Wenn Sie Ihrem Hund den Stress regelmäßiger Tierarztbesuche ersparen möchten, können Sie folgende Maßnahmen treffen:

  • Saugen und wischen Sie Ihre Wohnung regelmäßig. Achten Sie dabei insbesondere auf Teppiche, das Hundebett sowie Polstermöbel. Um möglichst viele Katzenhaare zu erwischen, empfiehlt sich ein Staubsauger mit Partikelfilter.
  • Indem Sie Ihre Katze täglich bürsten, können Sie verhindern, dass diese unnötig viel Fell verliert.
  • Waschen Sie Ihren Hund hin und wieder mit klarem Wasser. So ist sichergestellt, dass dieses frei von Allergenen ist. Juckreiz, Rötungen und andere Hautreaktionen lassen sich auf diese Art und Weise gut verhindern.
  • Mit einem Luftreiniger wird die Luft in Ihrer Wohnung permanent gefiltert. Allergene aller Art werden so entfernt.
  • Wenn Ihr Hund eine Katzenallergie hat, kann es sinnvoll sein, Ihre Haustiere voneinander zu trennen. Eine räumliche Trennung lässt sich mit Hilfe von geeigneten Barrikaden wie etwa einem Krabbelgitter für Babys durchsetzen.
  • Geben Sie Ihrem Hund Lachsöl. Die enthaltenen Omega-3 Fettsäuren wirken entzündungshemmend und stärken die natürliche Schutzbarriere der Haut.

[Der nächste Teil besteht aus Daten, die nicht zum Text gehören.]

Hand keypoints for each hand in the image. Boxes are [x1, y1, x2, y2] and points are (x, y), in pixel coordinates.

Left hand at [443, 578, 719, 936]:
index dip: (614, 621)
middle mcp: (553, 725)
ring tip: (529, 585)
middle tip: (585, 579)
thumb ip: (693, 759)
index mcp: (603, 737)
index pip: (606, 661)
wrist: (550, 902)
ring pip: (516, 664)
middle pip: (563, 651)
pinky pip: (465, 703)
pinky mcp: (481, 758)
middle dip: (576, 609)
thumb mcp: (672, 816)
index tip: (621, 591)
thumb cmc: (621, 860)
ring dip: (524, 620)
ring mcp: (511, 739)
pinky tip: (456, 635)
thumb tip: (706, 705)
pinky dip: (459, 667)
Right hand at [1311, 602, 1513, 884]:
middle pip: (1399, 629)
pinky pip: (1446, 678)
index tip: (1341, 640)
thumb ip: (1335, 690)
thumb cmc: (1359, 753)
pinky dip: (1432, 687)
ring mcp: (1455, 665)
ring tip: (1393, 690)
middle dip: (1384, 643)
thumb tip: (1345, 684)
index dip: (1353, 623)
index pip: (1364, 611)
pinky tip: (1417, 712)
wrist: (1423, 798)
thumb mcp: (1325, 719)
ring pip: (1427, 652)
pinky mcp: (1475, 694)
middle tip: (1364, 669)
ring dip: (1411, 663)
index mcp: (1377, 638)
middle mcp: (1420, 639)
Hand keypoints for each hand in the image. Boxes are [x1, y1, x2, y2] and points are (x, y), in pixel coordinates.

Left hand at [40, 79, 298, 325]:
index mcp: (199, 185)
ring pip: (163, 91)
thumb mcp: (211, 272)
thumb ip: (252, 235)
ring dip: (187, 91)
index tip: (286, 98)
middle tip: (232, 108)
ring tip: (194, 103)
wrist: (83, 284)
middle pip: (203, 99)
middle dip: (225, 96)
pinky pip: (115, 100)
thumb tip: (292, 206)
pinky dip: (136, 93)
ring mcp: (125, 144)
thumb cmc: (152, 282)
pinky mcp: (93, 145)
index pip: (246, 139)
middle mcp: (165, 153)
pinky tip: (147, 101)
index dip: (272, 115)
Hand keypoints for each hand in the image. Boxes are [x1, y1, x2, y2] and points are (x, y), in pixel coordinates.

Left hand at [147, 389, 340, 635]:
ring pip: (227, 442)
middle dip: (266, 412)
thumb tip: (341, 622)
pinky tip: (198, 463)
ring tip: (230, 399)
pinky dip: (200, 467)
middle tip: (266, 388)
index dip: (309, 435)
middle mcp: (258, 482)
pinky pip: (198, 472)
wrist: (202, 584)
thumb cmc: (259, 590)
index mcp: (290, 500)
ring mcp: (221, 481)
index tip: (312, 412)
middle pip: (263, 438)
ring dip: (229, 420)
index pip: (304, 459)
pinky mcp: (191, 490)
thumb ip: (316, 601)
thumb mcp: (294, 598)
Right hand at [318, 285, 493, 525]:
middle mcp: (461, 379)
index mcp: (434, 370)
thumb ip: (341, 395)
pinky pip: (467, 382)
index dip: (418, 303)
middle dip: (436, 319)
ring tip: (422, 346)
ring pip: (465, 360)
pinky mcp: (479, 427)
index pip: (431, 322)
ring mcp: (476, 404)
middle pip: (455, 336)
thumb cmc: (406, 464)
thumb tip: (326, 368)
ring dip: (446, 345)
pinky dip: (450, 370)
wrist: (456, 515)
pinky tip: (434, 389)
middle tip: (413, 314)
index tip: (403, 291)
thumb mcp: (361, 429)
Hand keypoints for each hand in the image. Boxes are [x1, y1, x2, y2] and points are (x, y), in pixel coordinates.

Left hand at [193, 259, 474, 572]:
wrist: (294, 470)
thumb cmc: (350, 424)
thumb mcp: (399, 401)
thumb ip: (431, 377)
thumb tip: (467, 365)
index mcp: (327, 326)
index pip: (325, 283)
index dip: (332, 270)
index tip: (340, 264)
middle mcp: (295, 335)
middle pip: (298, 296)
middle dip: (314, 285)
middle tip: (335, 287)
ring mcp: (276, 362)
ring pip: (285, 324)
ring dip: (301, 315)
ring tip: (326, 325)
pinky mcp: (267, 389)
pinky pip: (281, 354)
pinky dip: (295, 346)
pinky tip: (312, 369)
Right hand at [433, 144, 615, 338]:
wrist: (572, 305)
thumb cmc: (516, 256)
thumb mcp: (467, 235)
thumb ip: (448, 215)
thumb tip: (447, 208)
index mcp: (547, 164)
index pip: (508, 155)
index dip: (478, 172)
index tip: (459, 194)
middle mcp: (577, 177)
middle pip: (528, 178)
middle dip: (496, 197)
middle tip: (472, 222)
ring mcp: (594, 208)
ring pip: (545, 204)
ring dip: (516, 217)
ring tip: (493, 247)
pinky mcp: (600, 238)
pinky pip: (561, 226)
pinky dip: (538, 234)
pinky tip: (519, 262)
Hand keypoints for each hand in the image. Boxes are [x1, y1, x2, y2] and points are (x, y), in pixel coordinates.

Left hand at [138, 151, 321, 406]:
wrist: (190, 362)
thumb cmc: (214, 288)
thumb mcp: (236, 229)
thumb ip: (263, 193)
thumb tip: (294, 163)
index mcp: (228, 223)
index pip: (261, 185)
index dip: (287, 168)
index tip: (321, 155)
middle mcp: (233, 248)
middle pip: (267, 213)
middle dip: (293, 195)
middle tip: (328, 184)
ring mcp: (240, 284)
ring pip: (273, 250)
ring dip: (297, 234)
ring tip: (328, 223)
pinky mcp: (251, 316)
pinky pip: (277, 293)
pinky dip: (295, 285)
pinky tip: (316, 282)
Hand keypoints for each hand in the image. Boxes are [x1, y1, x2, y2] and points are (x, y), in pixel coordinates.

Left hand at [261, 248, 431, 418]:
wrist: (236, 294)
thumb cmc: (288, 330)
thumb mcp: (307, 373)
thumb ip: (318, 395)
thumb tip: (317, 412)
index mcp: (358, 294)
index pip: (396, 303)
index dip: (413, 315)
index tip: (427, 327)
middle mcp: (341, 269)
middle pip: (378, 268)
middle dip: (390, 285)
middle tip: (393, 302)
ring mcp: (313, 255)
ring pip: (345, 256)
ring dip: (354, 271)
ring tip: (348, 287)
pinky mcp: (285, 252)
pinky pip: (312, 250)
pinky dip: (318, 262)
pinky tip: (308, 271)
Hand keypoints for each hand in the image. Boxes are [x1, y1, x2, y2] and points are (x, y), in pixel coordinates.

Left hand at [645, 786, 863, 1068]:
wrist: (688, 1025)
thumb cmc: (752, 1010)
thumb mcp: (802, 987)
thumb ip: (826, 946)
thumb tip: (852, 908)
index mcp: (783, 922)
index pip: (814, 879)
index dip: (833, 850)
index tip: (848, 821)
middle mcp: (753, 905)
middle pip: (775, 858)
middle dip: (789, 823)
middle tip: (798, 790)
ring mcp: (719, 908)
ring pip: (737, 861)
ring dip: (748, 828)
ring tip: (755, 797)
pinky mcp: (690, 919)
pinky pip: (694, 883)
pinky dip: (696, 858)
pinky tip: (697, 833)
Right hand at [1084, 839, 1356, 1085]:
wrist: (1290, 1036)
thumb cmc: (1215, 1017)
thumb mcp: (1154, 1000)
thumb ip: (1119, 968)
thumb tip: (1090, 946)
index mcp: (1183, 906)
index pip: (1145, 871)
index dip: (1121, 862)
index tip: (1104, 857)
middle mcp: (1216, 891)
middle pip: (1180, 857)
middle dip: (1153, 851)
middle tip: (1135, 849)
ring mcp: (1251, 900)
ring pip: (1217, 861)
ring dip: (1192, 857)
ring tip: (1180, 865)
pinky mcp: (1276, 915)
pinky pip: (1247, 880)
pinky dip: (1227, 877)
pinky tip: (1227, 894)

Einer Katzenallergie beim Hund vorbeugen

Viele Allergien sind genetisch bedingt. Es besteht allerdings auch die Möglichkeit, dass Hunde im Laufe ihres Lebens eine Allergie entwickeln, ohne dass diese vererbt wurde.

Um einer Katzenallergie beim Hund so gut es geht vorzubeugen, sollte dieser von klein auf mit einer Katze zusammenleben.

Es gilt als erwiesen, dass Welpen die von Anfang an mit Katzen und/oder anderen Haustieren zusammenleben deutlich seltener eine Allergie entwickeln, als Vierbeiner, die ihre ersten Lebensjahre ohne andere Tiere in ihrer näheren Umgebung verbringen.